[start of Excerpted text]

In Algorithm 1, the calculation of k-core decomposition require O(\(n+m\)) time [11]. The main cycle in lines 5–12 which process each nodes need O(\(n'\)+\(m'\)) time, \(n'\) and \(m'\) is the number of vertexes and edges in index respectively, and \(n' \ll n, m' \ll m\). The other operation can be processed in constant time, so the time complexity of Algorithm 1 is O(\(n+m\)). In addition, it only needs O(n) space since each node is only storaged once in the index.

Fig. 5.
figure 5

The construction of CCG-index of G

4.2 Center-core Community Query Processing

4.2.1 Single Query Node Processing

For single query node, the center-core community query processing is straightfoward based on the CCG-Index. Treat the index structure as a tree, then the larger index level, the larger number of coreness of index vertex. The nodes in the subtree taking indexV(q) as root is the result of center-core community search for q. Because the indexV(q) includes all the nodes whose coreness equals q and in the same connected k-shell with q. The coreness of the nodes in its children vertices in larger levels is all larger than q. Thus such subtree is the center-core community for q. The query algorithm is shown in Algorithm 2.

[end of Excerpted text]

Short task 1 | Translate this sentence from the excerpt on center-core community search into Spanish: "The query algorithm is shown in Algorithm 2."
Short task 2 | Rewrite the paragraph of the center-core community search excerpt that begins "For single query node" as a bulleted list of its main facts.

[start of Provided data]

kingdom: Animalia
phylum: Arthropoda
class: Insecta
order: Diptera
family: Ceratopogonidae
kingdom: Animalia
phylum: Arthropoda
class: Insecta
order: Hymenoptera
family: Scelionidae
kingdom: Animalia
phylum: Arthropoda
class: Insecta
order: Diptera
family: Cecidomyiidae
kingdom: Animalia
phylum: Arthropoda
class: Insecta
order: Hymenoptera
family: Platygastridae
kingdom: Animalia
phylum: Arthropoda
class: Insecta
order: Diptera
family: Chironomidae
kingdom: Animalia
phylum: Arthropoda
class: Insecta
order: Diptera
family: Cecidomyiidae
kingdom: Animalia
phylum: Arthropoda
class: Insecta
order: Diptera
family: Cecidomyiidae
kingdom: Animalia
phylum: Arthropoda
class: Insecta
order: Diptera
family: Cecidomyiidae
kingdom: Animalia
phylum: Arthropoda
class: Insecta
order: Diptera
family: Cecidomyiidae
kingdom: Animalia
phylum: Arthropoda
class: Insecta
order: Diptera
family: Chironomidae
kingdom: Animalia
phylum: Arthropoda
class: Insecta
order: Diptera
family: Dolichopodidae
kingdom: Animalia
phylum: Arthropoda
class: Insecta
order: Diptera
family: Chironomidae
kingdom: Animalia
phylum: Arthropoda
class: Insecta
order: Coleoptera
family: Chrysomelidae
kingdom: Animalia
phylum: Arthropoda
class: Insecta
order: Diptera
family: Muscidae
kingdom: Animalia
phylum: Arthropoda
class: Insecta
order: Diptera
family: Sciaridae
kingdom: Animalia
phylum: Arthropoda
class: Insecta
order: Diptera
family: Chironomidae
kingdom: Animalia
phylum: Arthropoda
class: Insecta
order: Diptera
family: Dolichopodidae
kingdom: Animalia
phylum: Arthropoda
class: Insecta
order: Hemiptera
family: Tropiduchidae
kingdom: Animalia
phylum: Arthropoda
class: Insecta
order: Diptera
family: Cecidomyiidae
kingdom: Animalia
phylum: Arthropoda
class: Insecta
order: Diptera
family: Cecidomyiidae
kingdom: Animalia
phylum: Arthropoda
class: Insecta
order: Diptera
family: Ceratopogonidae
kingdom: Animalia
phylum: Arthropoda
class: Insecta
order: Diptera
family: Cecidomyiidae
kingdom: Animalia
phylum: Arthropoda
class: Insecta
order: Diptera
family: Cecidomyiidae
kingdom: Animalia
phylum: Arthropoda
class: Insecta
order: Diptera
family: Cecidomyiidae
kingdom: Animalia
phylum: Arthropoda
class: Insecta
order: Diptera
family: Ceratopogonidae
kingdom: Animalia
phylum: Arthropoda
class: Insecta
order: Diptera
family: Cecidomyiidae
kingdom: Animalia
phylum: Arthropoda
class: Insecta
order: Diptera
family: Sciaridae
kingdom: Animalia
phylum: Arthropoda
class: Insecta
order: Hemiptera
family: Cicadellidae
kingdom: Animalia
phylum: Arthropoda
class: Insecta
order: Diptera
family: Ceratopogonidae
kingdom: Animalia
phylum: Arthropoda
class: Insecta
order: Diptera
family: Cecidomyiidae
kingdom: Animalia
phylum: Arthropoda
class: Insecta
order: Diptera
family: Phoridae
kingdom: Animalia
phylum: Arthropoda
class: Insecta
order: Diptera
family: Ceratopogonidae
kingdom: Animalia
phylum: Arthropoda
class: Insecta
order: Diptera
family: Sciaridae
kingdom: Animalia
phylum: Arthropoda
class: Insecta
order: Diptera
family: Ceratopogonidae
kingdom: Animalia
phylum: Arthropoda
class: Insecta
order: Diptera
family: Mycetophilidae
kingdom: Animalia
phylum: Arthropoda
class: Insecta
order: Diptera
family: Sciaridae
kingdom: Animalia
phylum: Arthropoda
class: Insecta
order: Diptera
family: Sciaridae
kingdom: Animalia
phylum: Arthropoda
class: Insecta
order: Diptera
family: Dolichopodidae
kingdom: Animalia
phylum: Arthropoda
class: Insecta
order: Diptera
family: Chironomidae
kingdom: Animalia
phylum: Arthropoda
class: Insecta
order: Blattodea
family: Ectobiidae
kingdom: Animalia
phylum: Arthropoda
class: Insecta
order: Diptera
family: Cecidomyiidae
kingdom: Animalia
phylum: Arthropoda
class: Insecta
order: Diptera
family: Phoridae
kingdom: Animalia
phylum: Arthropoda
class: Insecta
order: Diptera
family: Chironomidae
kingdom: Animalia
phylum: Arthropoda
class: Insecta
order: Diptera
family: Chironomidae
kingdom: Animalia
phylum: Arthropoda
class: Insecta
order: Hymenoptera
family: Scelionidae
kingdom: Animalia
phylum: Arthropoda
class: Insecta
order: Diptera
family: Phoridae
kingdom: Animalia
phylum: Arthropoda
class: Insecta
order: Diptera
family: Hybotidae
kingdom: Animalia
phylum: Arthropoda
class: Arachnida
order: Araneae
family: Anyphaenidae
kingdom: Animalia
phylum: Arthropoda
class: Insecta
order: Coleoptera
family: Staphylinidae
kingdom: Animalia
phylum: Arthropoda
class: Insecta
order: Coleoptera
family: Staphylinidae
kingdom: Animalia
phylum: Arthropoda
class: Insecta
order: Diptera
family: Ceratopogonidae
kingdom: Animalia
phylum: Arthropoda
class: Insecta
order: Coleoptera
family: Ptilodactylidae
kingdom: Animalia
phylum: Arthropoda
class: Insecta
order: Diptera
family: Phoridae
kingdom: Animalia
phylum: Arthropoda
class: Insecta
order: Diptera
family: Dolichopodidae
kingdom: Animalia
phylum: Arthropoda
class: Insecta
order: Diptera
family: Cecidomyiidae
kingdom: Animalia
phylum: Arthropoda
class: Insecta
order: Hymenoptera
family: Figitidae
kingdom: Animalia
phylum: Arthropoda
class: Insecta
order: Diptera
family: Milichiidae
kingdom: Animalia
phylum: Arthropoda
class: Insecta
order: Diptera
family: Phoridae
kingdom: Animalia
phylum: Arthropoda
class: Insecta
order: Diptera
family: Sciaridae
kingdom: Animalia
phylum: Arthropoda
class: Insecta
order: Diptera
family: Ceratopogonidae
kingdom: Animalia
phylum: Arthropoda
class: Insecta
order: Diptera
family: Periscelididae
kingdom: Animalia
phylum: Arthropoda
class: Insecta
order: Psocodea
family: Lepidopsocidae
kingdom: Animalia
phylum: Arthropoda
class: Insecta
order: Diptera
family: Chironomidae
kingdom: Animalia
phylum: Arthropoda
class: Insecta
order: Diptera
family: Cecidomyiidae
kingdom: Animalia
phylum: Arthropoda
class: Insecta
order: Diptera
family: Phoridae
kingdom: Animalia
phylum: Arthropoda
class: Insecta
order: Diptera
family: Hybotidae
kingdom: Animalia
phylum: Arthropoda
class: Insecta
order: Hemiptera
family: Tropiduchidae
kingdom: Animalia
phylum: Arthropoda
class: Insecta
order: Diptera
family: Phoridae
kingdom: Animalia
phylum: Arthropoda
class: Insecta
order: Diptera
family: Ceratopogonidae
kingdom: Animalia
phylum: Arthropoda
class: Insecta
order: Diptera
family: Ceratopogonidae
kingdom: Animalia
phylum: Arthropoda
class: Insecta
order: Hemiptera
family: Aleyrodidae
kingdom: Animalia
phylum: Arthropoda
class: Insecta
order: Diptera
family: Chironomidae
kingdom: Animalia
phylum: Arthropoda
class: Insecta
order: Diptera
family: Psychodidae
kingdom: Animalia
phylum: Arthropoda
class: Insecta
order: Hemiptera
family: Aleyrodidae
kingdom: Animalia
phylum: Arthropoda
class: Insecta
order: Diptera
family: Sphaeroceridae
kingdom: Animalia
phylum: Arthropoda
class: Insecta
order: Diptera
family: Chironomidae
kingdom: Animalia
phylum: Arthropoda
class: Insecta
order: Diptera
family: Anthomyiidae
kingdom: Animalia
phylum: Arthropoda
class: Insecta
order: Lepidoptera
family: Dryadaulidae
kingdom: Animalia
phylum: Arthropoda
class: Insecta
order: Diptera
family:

[end of Provided data]

Task output 1 | El algoritmo de consulta se muestra en el Algoritmo 2.

Task output 2 |
- For a single query node, center-core community query processing is straightforward using the CCG-Index.
- If the index structure is treated as a tree, a larger index level means a larger coreness of the index vertex.
- The nodes in the subtree rooted at indexV(q) are the result of the center-core community search for q.
- indexV(q) includes all nodes whose coreness equals q and that lie in the same connected k-shell as q.
- Nodes in child vertices at larger levels all have coreness larger than q, so the subtree is the center-core community for q.
- The query algorithm is given in Algorithm 2.